A frail-looking Bill Clinton called out “young Arab Americans” in a hoarse defense of Israel’s deadly war against Hamas in Gaza during a stump speech in Michigan — a swing state with a large Arab population, which has made Israel policy a major issue.
“The hardest issue here in Michigan is the Middle East,” Clinton, 78, shakily told the crowd at a “Souls to the Polls” event in Muskegon Heights in western Michigan Wednesday morning, according to Michigan Live.
“I understand why young Palestinians and Arab Americans here in Michigan think too many people have died. I get that,” he continued, adding that it was difficult to assess “how many [deaths] is enough to punish them [Hamas] for the terrible thing they did?”
“The people there were the most pro-friendship with Palestine, the most pro-two-state solution of any of the Israeli community, were the ones right next to Gaza, and Hamas butchered them,” Clinton lamented, referring to the Oct. 7, 2023, terror attack on southern Israel in which Hamas killed 1,200 people and kidnapped 250 others.
“What would you do if it was your family? And you hadn’t done anything but support the homeland for the Palestinians and, one night, they come for you and slaughter the people in your village.”
Clinton’s vocal support for the year-long Israel-Hamas war raises uncomfortable issues for Democrats in Michigan — a key battleground state that also boasts a significant portion of Arab American voters.
According to a recent USA Today/Suffolk University poll, Kamala Harris and former President Donald Trump are still deadlocked in the state with just five days before Election Day.
The Middle East conflict has been a key issue in the White House race in the Great Lakes State — and many voters from the Arab and Muslim communities have broken with Democrats over the party’s continued policies of supporting Israel.
A poll earlier this month showed Arab voters breaking for former President Donald Trump by two percentage points.
“I think we’re going to essentially have to start again on the peace process,” Clinton — who spoke with a hoarse voice and appeared to have lost weight — added during his Wednesday appearance.
In 1993, Clinton oversaw the Oslo peace accord between Israel and the Palestinians. He was also president when violence again erupted between the two factions in 1996.
“I think part of it is that Hamas did not care about a homeland for the Palestinians, they wanted to kill Israelis and make Israel uninhabitable,” he said Wednesday.
“Well, I got news for them. They [Israel] were there first before their faith existed,” he insisted.
Clinton did not mention that the Gaza Health Ministry, which is Hamas-controlled, has reported more than 43,000 people have been killed in the narrow Palestinian territory since Israel’s war began last year.
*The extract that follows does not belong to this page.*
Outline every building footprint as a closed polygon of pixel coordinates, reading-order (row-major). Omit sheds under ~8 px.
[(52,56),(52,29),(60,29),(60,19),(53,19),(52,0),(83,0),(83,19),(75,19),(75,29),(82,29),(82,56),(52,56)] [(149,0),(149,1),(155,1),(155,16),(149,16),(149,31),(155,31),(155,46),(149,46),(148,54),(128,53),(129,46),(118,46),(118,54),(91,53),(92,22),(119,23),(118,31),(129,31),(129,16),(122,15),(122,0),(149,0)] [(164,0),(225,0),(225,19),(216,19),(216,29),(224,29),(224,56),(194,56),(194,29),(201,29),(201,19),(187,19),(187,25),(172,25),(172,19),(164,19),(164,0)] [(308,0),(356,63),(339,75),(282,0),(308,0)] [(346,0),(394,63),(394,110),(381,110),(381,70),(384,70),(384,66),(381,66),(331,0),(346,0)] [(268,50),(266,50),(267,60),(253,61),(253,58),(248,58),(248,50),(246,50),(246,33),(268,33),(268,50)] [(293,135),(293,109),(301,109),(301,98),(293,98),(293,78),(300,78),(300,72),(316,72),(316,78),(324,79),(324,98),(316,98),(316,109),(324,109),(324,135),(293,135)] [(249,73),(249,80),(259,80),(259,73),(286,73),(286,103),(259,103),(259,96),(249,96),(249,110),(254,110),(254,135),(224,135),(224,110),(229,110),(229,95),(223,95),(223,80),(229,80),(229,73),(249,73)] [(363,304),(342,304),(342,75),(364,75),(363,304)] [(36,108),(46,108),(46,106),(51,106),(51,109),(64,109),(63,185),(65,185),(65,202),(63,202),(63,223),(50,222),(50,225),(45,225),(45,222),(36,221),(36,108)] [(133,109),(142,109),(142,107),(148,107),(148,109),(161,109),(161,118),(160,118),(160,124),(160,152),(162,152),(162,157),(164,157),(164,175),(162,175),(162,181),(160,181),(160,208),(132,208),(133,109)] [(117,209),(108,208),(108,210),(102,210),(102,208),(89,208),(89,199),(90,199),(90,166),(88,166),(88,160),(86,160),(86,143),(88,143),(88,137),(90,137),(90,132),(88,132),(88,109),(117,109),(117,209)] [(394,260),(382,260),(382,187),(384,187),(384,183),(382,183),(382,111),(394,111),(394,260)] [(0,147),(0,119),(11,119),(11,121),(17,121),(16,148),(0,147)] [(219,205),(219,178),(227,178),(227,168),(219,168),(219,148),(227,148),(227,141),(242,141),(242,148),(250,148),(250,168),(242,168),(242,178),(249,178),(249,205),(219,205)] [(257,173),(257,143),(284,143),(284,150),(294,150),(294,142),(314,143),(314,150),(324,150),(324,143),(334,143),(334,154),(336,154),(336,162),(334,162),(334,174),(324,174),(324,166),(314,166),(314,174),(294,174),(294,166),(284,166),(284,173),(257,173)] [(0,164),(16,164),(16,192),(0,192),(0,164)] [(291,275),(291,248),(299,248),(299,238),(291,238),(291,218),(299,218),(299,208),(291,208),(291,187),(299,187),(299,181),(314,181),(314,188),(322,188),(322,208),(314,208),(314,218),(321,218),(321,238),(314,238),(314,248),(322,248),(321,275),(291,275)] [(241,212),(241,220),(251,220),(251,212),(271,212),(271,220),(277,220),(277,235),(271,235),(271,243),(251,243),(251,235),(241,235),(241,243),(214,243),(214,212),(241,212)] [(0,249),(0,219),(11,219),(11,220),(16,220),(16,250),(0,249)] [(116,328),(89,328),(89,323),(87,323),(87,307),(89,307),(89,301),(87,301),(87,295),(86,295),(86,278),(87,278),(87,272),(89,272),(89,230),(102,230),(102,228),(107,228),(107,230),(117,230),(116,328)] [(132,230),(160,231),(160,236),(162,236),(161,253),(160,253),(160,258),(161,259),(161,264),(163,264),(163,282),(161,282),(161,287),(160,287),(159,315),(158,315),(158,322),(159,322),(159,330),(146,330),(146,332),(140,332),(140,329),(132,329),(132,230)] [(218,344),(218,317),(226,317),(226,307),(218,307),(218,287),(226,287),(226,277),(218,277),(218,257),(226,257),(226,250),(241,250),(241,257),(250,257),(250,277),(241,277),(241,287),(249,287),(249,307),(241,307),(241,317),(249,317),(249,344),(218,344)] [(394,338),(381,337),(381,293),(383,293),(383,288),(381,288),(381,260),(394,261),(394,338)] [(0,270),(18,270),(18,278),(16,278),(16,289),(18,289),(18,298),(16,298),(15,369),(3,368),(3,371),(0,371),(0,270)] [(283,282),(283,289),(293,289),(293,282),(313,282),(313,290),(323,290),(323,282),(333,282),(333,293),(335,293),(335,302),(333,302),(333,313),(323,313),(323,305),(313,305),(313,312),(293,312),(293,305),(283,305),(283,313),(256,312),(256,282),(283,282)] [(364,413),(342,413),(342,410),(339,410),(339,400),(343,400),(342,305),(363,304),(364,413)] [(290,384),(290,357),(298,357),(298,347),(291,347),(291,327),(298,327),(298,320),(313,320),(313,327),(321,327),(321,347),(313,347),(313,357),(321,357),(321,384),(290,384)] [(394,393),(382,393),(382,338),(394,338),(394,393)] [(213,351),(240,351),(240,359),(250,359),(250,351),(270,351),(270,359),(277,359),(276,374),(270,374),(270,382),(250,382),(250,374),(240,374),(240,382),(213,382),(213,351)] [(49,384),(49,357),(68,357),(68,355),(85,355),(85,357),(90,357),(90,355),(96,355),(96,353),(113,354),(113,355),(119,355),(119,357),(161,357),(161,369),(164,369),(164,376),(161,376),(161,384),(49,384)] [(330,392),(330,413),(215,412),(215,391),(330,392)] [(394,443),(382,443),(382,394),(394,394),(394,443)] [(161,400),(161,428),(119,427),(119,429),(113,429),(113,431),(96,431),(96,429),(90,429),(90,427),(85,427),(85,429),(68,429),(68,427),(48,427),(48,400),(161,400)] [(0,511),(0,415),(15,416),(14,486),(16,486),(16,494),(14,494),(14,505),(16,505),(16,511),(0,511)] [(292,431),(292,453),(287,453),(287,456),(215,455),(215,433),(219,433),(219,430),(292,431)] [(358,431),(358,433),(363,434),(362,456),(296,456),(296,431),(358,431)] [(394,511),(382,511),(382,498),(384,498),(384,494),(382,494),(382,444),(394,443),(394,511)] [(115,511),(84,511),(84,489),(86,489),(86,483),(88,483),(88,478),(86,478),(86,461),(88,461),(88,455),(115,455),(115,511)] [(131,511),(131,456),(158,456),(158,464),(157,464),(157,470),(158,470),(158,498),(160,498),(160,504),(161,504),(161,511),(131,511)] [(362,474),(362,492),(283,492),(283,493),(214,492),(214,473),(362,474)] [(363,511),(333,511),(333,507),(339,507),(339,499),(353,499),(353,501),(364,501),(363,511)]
Despite his pro-Israel leanings, Clinton added that a Harris administration would “convince people they can’t murder their way out of this on either side.”
“They have to make a new beginning,” Clinton said. “People in Michigan are thinking about not voting because they’re mad at the Biden administration for honoring the historic obligation to try to keep Israel from being destroyed. I think that’s a mistake.”
Earlier this month, reports indicated that the US had spent $17.9 billion in military aid to Israel since the start of the war.
“How about we stop funding it?” Jessica Plichta, 21, shouted during the speech.
“He [Clinton] made it seem like Arabs are uprising and they want to eradicate all Jewish people from the area. That’s not true. They want self-determination and equal rights on their own land,” she told Michigan Live.
Clinton’s divisive Wednesday comments came just one day after he made a stump speech at the University of Pittsburg-Greensburg — where he claimed that Israeli leaders “don’t care anymore” about peace in the Middle East.
The Harris campaign has struggled to clarify its stance on the Israel-Hamas war — as swaths of more left-leaning Dems have called for the US to cease its support for the effort, while others remain more fervently tied to the Israeli cause.
Second gentleman Doug Emhoff tried to convince Jewish voters that Harris would fight antisemitism and support Israel if she wins the presidency.
Some attendees, however, remained unconvinced — and told The Post they would be casting votes for Republicans.